Adopt home-grown programme to address unsustainable debt dependency – Terkper

Seth Terkper
Former Finance Minister, Seth Terkper

Former Finance Minister, Seth Terkper has recommended an adoption of a home-grown programme by the government to address the growing unsustainable debt dependency of the economy.

Provisional data from the mid-year budget review shows an elevated debt level of GH¢334.56 billion (US$58.04 billion), representing 77.1 percent of GDP, as at end-June 2021, up from GH¢291.6 billion (US$50.8 billion) at the end of December 2020. The government blames the effects of the coronavirus pandemic.

However, the former finance minister, speaking at the PFM Tax Africa Network’s media briefing on the fiscal review of the economy said the unsustainable debt dependency of the economy cannot entirely be attributed to COVID-19, as there are other underlying issues that need careful attention.

Government’s response to contain the pandemic and support the economy came at the cost of a record fiscal deficit of including energy and financial sector costs worsened to 15.2 percent of GDP, with a further 2.1 percent of GDP in additional spending financed through the accumulation of domestic arrears, according to the International Monetary Fund.

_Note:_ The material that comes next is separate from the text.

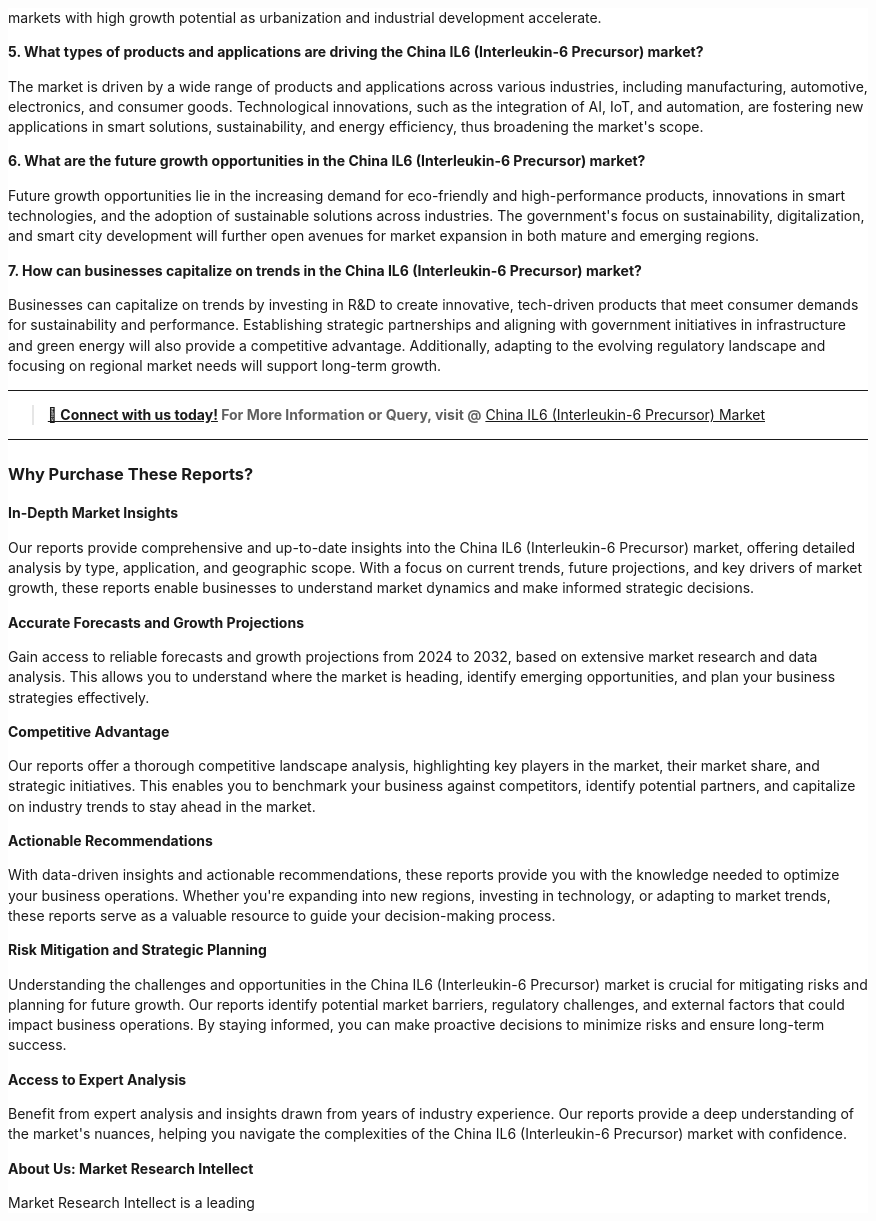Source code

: markets with high growth potential as urbanization and industrial development accelerate.</p><p class="" data-start="1951" data-end="2402"><strong data-start="1951" data-end="2032">5. What types of products and applications are driving the China IL6 (Interleukin-6 Precursor) market?</strong></p><p class="" data-start="1951" data-end="2402">The market is driven by a wide range of products and applications across various industries, including manufacturing, automotive, electronics, and consumer goods. Technological innovations, such as the integration of AI, IoT, and automation, are fostering new applications in smart solutions, sustainability, and energy efficiency, thus broadening the market's scope.</p><p class="" data-start="2404" data-end="2849"><strong data-start="2404" data-end="2477">6. What are the future growth opportunities in the China IL6 (Interleukin-6 Precursor) market?</strong></p><p class="" data-start="2404" data-end="2849">Future growth opportunities lie in the increasing demand for eco-friendly and high-performance products, innovations in smart technologies, and the adoption of sustainable solutions across industries. The government's focus on sustainability, digitalization, and smart city development will further open avenues for market expansion in both mature and emerging regions.</p><p class="" data-start="2851" data-end="3371"><strong data-start="2851" data-end="2923">7. How can businesses capitalize on trends in the China IL6 (Interleukin-6 Precursor) market?</strong></p><p class="" data-start="2851" data-end="3371">Businesses can capitalize on trends by investing in R&amp;D to create innovative, tech-driven products that meet consumer demands for sustainability and performance. Establishing strategic partnerships and aligning with government initiatives in infrastructure and green energy will also provide a competitive advantage. Additionally, adapting to the evolving regulatory landscape and focusing on regional market needs will support long-term growth.</p><hr /><blockquote><p><span class="font-[700]"><strong><a href="https://www.marketresearchintellect.com/product/global-il6-interleukin-6-precursor-market/?utm_source=Linkedin&utm_medium=019">📩 Connect with us today!</a> For More Information or Query, visit&nbsp;@</strong>&nbsp;</span><span class="font-[700]"><a href="https://www.marketresearchintellect.com/product/global-il6-interleukin-6-precursor-market/?utm_source=Linkedin&utm_medium=019" target="_blank" data-tracking-control-name="article-ssr-frontend-pulse_little-text-block" data-tracking-will-navigate="" data-test-link="">China IL6 (Interleukin-6 Precursor) Market</a></span></p></blockquote><hr /><h3 class="" data-start="164" data-end="199"><strong data-start="168" data-end="199">Why Purchase These Reports?</strong></h3><p class="" data-start="201" data-end="575"><strong data-start="201" data-end="229">In-Depth Market Insights</strong></p><p class="" data-start="201" data-end="575">Our reports provide comprehensive and up-to-date insights into the China IL6 (Interleukin-6 Precursor) market, offering detailed analysis by type, application, and geographic scope. With a focus on current trends, future projections, and key drivers of market growth, these reports enable businesses to understand market dynamics and make informed strategic decisions.</p><p class="" data-start="577" data-end="893"><strong data-start="577" data-end="622">Accurate Forecasts and Growth Projections</strong></p><p class="" data-start="577" data-end="893">Gain access to reliable forecasts and growth projections from 2024 to 2032, based on extensive market research and data analysis. This allows you to understand where the market is heading, identify emerging opportunities, and plan your business strategies effectively.</p><p class="" data-start="895" data-end="1227"><strong data-start="895" data-end="920">Competitive Advantage</strong></p><p class="" data-start="895" data-end="1227">Our reports offer a thorough competitive landscape analysis, highlighting key players in the market, their market share, and strategic initiatives. This enables you to benchmark your business against competitors, identify potential partners, and capitalize on industry trends to stay ahead in the market.</p><p class="" data-start="1229" data-end="1589"><strong data-start="1229" data-end="1259">Actionable Recommendations</strong></p><p class="" data-start="1229" data-end="1589">With data-driven insights and actionable recommendations, these reports provide you with the knowledge needed to optimize your business operations. Whether you're expanding into new regions, investing in technology, or adapting to market trends, these reports serve as a valuable resource to guide your decision-making process.</p><p class="" data-start="1591" data-end="2004"><strong data-start="1591" data-end="1633">Risk Mitigation and Strategic Planning</strong></p><p class="" data-start="1591" data-end="2004">Understanding the challenges and opportunities in the China IL6 (Interleukin-6 Precursor) market is crucial for mitigating risks and planning for future growth. Our reports identify potential market barriers, regulatory challenges, and external factors that could impact business operations. By staying informed, you can make proactive decisions to minimize risks and ensure long-term success.</p><p class="" data-start="2006" data-end="2266"><strong data-start="2006" data-end="2035">Access to Expert Analysis</strong></p><p class="" data-start="2006" data-end="2266">Benefit from expert analysis and insights drawn from years of industry experience. Our reports provide a deep understanding of the market's nuances, helping you navigate the complexities of the China IL6 (Interleukin-6 Precursor) market with confidence.</p><p><strong><span class="font-[700]">About Us: Market Research Intellect</span></strong></p><p><span class="">Market Research Intellect is a leading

“The fiscal gap is not entirely due to COVID-19, as there are other underlying issues that we need to examine. It doesn’t help to continue claiming the gravity of COVID-19 and underplaying the other past stresses that the economy has gone through; otherwise, we will not be prepared. If we think that with the end of COVID-19 – the severest crisis – all other crisis that will come will be minimal, it is unlikely,” Mr. Terkper said.

“We have capped the stabilization fund, and when you cap it –unless we are continuing to put it under the COVID-19 restrictions– part of that money should be going to pay the debts under the Petroleum Revenue Management ACT 815, but that don’t seem to be that,” the former Minister observed.

He called on the government to adopt a comprehensive plan that focuses on tackling the fiscal deficit, since currently it seems impossible for the government not to borrow to meet the refinancing of debts and other expenditures – such as stimulating the economy, of which the current budget indicates there is no revenue to address. “We need to put a programme together to reverse the course of over-dependence on debt,” Mr. Terkper said.

He cited other crises in the past such as the power crisis during former President Mahama’s era as well as when crude oil prices dropped to around US$30 per barrel, which are crises similar to the COVID-19. “We should be candid with other issues of concern and not blame everything on COVID-19, so that we can collectively prepare better, which is the main concern,” he said.

Minister for Finance, Ken Ofori Atta, in delivering the mid-year budget review, noted the government’s full commitment to achieving the fiscal deficit target of 9.5 percent of gross domestic product (GDP) for this year and aiming at returning to the Fiscal Responsibility Act (FRA) thresholds, by 2024.